2008年02月10日 | 私的読書日記
女装妻というコンセプトに興味をもって、いろいろ調べていたところ、中国雲南省には女同士が結婚する風習をもっている少数民族がいるそうです。
それを題材にした小説を村田喜代子さんが書いています。
日本人駐在員のごく普通の妻・敦子が、夫の仕事をきっかけにして、英姫という娘と結婚することになるという話です。

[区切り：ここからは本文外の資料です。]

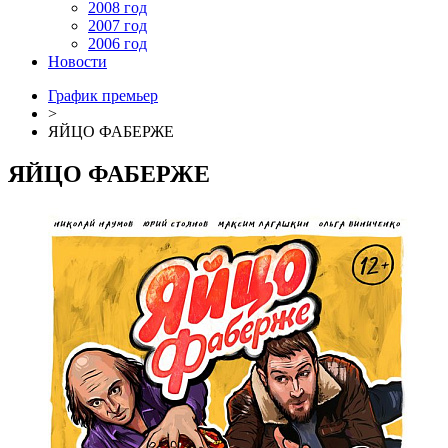
2008 год
2007 год
2006 год
Новости
График премьер
>
ЯЙЦО ФАБЕРЖЕ
ЯЙЦО ФАБЕРЖЕ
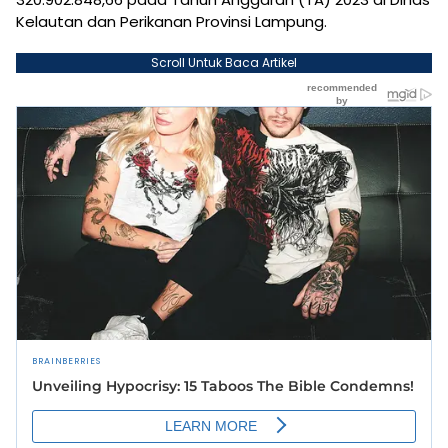
Kelautan dan Perikanan Provinsi Lampung.
Scroll Untuk Baca Artikel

敦子は、3日間は妻として夫に抱かれ、それが終わると3日間は夫として英姫とベッドを共にする。
何かぞくぞくとする設定です。

以下は敦子と英姫の初夜シーンです。

わたしたちは向き合ってしゃべっていた。灯がないので英姫の顔は影に沈み、温い息だけがかすかに流れてくる。窓から射す月の光が、そんな彼女の肩に雪のようにぼうっと白く降り積んでいた。
「ミーチタ」
とわたしは名前を呼んだ。
こっちへこない?」
枕の上から手招くと、彼女はすぐわたしの腕の中へすべすべした暖かい体を潜り込ませてきた。
「抱いてあげるわ」
彼女の肩を抱き、胸と胸をぴったり合わせると二つの体の温みが溶け合って不思議な熱の塊になっていく。だが女二人の体はどちらも柔らかで掴み所がなく頼りない。奇妙な抱擁だった。
「ねえ。わたしたちって何かしら」
とわたしは彼女に言った。
「いったいどうすればいいの」
英姫は少し無言で考えるような気配である。そして抱かれたままくぐもった声で答えた。
「奥さんはわたしです……。わたしは奥さんです……。あなたのして欲しいことをわたしがします。わたしのして欲しいことをあなたがします」
どこからか、また猿の切り裂くような悲鳴が流れる。こんな夜中に猿はどうして安らかに眠れないのだろう。
猿の鳴き声を聞きながら、わたしは激しい夢のように英姫の体を抱いた。